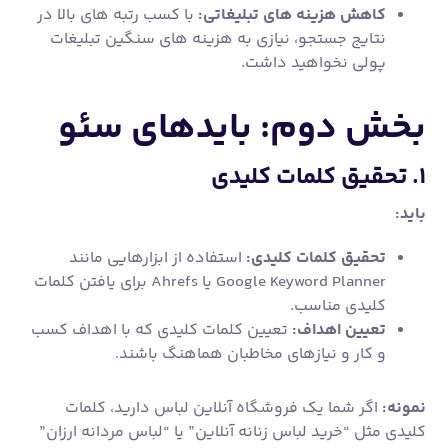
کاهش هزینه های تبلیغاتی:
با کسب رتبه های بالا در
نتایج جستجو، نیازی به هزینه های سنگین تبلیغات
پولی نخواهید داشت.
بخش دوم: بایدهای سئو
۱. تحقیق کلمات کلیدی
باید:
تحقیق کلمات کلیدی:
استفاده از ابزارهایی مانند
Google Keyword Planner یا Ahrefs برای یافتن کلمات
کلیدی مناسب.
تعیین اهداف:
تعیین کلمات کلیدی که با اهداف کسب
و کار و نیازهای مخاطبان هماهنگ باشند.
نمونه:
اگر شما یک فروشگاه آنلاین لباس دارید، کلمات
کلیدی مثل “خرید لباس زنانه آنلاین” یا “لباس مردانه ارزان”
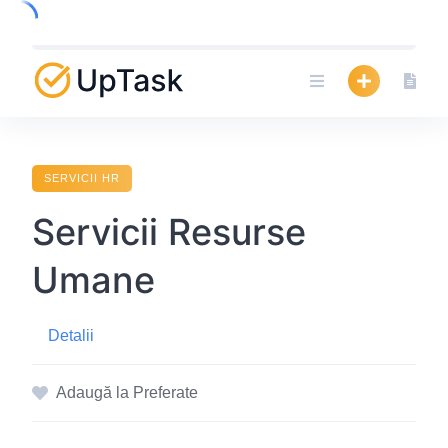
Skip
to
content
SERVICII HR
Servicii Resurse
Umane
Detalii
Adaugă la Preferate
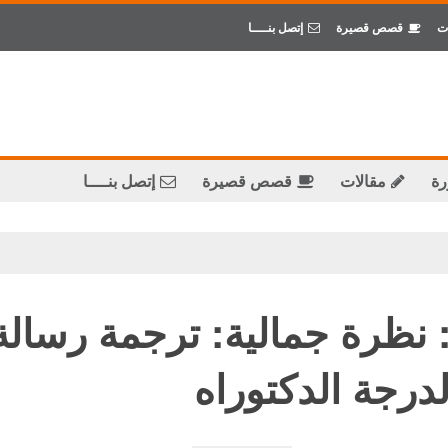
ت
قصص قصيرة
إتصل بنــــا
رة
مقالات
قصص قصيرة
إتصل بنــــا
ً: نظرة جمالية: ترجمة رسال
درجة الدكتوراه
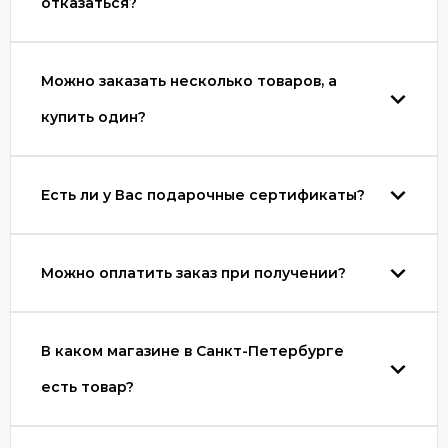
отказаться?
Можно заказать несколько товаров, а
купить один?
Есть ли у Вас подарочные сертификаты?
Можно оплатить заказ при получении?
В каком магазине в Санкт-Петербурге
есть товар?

◇ ◇ ◇ ◇

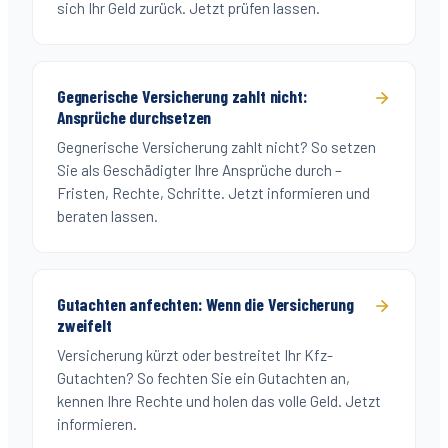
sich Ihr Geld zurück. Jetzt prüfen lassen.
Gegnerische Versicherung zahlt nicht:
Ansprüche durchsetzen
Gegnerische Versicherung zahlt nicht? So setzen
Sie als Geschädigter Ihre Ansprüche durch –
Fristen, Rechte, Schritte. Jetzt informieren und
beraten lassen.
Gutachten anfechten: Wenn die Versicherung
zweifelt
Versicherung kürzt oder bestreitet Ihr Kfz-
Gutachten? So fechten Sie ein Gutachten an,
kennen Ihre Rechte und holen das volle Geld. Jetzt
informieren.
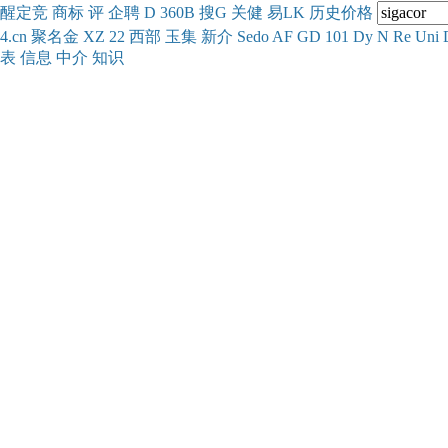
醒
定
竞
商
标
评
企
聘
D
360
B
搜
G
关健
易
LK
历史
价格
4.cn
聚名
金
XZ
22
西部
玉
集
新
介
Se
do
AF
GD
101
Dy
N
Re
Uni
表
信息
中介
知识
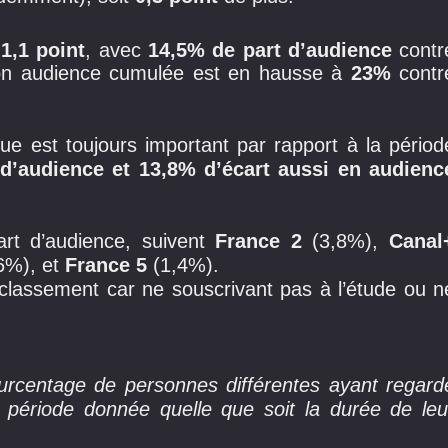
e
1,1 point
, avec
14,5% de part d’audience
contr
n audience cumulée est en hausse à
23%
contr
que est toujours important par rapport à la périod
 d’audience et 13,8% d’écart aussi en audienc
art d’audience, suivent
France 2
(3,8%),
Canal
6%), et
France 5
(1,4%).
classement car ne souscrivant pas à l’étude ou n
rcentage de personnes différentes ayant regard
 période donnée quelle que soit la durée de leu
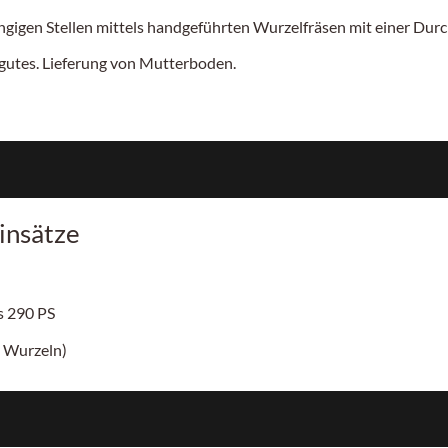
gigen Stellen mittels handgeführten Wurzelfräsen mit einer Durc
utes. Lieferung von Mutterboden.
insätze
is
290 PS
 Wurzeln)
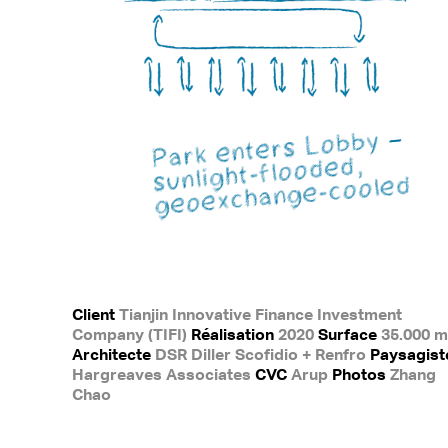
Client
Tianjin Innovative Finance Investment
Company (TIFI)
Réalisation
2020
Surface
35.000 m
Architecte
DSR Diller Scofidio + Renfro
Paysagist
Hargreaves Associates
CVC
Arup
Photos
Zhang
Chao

◇ ◇ ◇ ◇

**Your objective:** In the listing above, locate the line containing "отказаться?" and the line containing "есть товар?", then transcribe both and every line between them verbatim.

**Completed exercise:**
отказаться?
Можно заказать несколько товаров, а
купить один?
Есть ли у Вас подарочные сертификаты?
Можно оплатить заказ при получении?
В каком магазине в Санкт-Петербурге
есть товар?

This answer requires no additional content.